I've had Python's doc and interpreter for years, but it's not until I had a
problem and I wanted to solve (mobile credit transfer for subscribers on
different networks) that I started to actually do Python.

I haven't solved the problem because I hit a roadblock back then (a
technicality I missed that forbade a certain tier of SIM cards to do what I
_assumed_ be possible), but I've learned more during that tiny silly project
than I've learned in years.

You make an excellent point about using a hammer vs. being a stone mason. It's
not enough to have discrete skills, one also needs to have the _glue_ that
binds those skills to make a coherent whole. i.e: programming, abstracting,
managing time, breaking down a problem to manageable bits, tracking an issue,
testing for different cases, saving knowledge and things you learn, etc.

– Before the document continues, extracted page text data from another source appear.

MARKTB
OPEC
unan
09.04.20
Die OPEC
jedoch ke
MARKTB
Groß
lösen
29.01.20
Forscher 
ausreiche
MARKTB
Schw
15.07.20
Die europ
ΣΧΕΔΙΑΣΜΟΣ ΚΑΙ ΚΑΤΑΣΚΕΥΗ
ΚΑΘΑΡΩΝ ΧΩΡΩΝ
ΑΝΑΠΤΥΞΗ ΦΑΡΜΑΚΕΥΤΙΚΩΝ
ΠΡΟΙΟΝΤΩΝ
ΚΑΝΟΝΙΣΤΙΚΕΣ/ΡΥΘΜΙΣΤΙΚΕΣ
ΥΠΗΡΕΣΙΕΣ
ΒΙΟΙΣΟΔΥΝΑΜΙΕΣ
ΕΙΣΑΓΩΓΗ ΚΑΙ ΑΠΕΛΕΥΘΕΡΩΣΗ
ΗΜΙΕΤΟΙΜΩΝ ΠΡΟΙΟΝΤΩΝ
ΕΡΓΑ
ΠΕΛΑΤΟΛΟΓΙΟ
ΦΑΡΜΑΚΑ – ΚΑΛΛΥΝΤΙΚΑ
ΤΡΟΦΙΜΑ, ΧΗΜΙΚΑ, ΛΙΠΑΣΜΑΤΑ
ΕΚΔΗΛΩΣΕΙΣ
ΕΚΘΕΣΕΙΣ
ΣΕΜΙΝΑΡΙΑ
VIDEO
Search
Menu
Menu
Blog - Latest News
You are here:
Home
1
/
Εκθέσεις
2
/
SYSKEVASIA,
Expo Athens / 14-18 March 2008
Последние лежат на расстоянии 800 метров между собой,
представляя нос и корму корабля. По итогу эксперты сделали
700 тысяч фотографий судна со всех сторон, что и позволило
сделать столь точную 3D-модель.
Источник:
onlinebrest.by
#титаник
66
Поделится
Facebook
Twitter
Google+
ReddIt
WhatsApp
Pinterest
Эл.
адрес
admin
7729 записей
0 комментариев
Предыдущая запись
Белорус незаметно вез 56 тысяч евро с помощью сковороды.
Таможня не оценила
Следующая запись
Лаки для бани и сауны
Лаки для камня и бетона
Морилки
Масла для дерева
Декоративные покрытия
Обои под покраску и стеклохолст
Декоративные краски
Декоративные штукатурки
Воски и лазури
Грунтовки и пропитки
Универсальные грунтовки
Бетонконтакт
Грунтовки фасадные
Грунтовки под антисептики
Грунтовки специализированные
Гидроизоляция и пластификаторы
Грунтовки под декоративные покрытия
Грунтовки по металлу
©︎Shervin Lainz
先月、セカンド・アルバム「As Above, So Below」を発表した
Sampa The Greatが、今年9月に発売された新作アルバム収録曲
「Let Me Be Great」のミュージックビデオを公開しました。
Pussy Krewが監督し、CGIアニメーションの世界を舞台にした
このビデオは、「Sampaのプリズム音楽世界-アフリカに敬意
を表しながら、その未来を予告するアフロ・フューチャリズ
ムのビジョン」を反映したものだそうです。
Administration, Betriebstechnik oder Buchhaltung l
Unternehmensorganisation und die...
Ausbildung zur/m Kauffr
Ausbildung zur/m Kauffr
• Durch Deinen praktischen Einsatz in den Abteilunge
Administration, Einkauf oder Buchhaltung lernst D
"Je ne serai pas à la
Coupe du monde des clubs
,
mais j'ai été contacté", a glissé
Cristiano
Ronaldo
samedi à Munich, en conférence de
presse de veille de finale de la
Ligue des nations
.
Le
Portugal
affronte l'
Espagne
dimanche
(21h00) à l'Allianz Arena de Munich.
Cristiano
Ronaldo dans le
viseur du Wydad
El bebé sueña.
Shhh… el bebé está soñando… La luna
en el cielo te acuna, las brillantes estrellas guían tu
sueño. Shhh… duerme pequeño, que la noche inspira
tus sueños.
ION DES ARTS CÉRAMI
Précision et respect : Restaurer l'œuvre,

This glue is very important and I still don't have enough of it. For hardware,
it's slightly different but there's a lot of overlap. I started a small
project to build an interface to allow some cars with head-units with a
certain feature (like the ones the Tesla has) to work with something else. And
just putting it down in writing helps, even if it's just because it displays
the date I wrote it and reminds me I should get back to it.

Everyone who asks me about this kind of stuff, I just tell them to find stuff
to do and build their toolbox early on so they don't make the same mistake
I've made.

------
saynsedit
Be more confident and you'll get any job you want. No one here on HN knows the
future and you know yourself better than anyone does.

------
Bumsonfire
So many great answers with encouraging practical advice, it's heartening.
Maybe I'll be as much help to someone someday.